(Selected excerpt)

In 1907, the Merchants Bank—which by that time had changed its name to the Royal Bank of Canada—followed suit, moving its head office to Montreal. Shortly after making this shift, RBC swallowed up other banks in Halifax, Ontario, Quebec and Western Canada, expanding its national presence and claiming the title of the largest bank in the country by assets.

Cadigan says these moves make sense when one considers why banks had formed in Halifax in the first place. These institutions had not been founded with the intention of regional development, he says; rather, they emerged at a time when cities were jockeying for the top spot in the country—and when places like Halifax and Saint John still stood a shot.

“Places like Halifax and Saint John were just as hopeful as Toronto and Montreal in being able to dominate that national economy—each one wanted to be the Toronto or Montreal that everybody else resented,” he says. “Halifax and Saint John just lost out; most of the banks that had a regional origin just followed the money.”

Cadigan says this strategy didn’t leave much room for community development. But in the subsequent decades, a counter-movement based in the Maritimes—one focused squarely on this kind of development—would emerge.

 

The Merchants’ Bank (later known as the Merchants’ Bank of Halifax) was founded in Halifax in 1869, Its name changed in 1901 to the Royal Bank of Canada (RBC). Shown here: front and back of the Merchant’s Bank 1871 five dollar bill. (©Bank of Canada Museum, NCC 1992.38.52)

 

By the 1920s, frustration at what was seen as the disadvantages of being integrated into Canada had taken hold in the Maritimes. In places like Little Dover, on Nova Scotia’s eastern shore, economic decline meant poverty so deep the government officials recommended relocating the community, a struggle shared across the region. A 1928 Royal Commission on the state of fishing communities reported that it had heard tell “of abandoned fishing vessels left hopefully equipped as they came in from the sea to wait for a better season which never came; of fisher folk despondent and disheartened, struggling on against economic disabilities, eager to labor in their most hazardous pursuits, but unable to sell their products for a reasonable reward.”

Meanwhile, the economic crash of the 1930s further affected people’s economic fortunes: fishers lost their boats, families their houses.

Into this maelstrom stepped the fiery Catholic priest Father Jimmy Tompkins. In 1931—as reported by Maclean’s—Tompkins climbed onto the stern of a fishing boat in Little Dover and exhorted a crowd to gather round so he could tell them about a new kind of banking that had been spreading across other parts of eastern North America: credit unions.

“Basically, Father Tompkins’ idea was to be masters of our own house,” says George Karaphillis, former Dean of the Shannon School of Business at Cape Breton University and a researcher studying the economic impact of credit unions. In contrast to the big banks, “his theory was that if you control your own finances, and you borrow from each other, then basically you will be able to survive any rough spots.”

The Antigonish movement, inspired by Father Jimmy Tompkins and led by Father Moses Coady out of the Extension Department at Saint Francis Xavier University, encouraged the establishment of cooperatives to help small communities overcome their economic problems. While these co-ops took many forms, it often meant credit unions. These allowed fishers, farmers and mine workers, for whom bank loans were expensive or impossible to obtain, to have access to credit. In the 1930s, a representative of the American educational initiative the Carnegie Foundation (with which the Antigonish Movement had close ties) called it “the boldest and most constructive attempt to conquer the depression that is going on anywhere in the world.”

(End Selected excerpt)
(Recorded information)

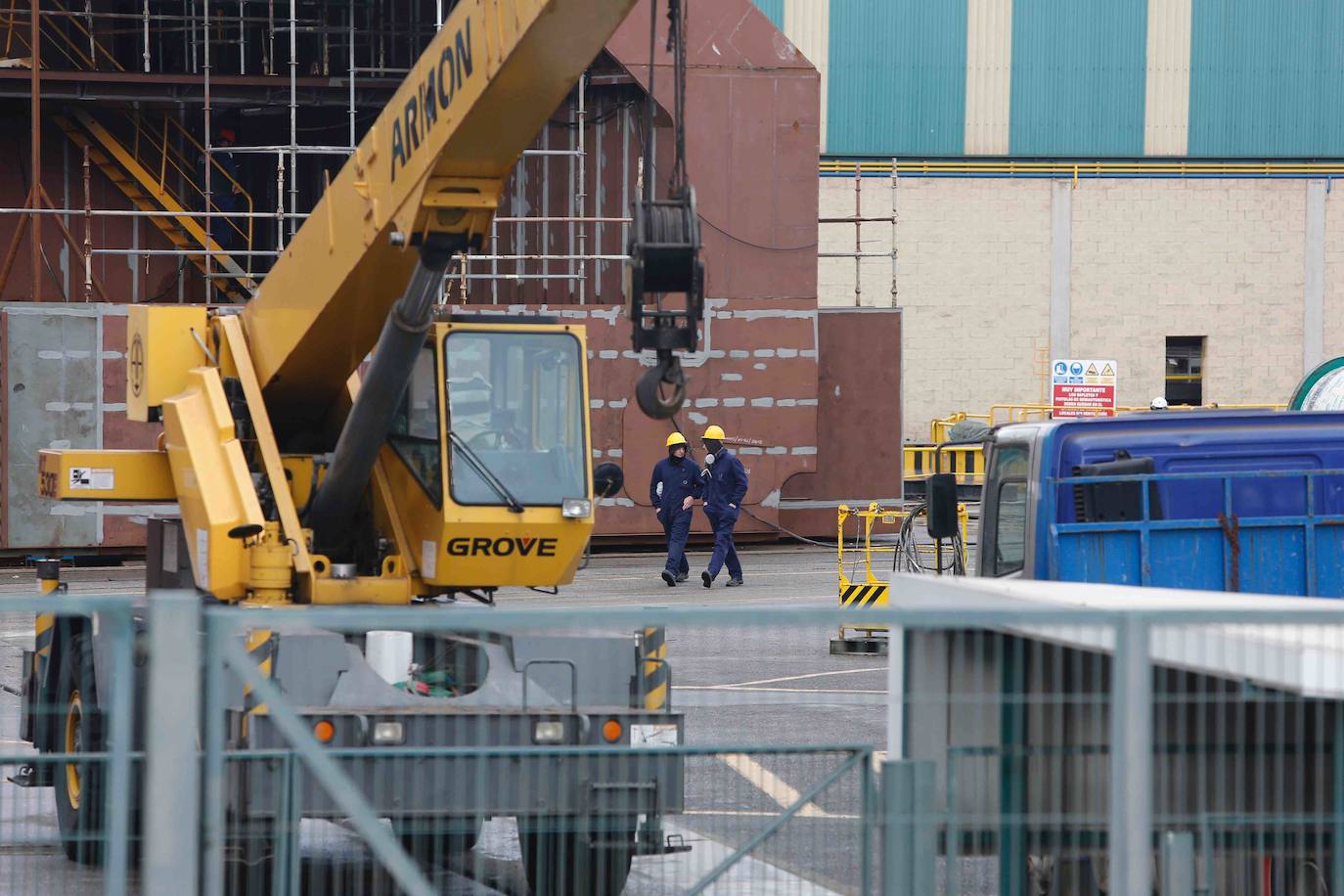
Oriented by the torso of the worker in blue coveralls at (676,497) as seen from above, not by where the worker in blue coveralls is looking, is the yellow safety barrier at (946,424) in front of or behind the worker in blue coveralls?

(End Recorded information)

Copy the part of the Maritime banking text word for word, starting at "In 1907, the" and running up to and including "country by assets.".

In 1907, the Merchants Bank—which by that time had changed its name to the Royal Bank of Canada—followed suit, moving its head office to Montreal. Shortly after making this shift, RBC swallowed up other banks in Halifax, Ontario, Quebec and Western Canada, expanding its national presence and claiming the title of the largest bank in the country by assets.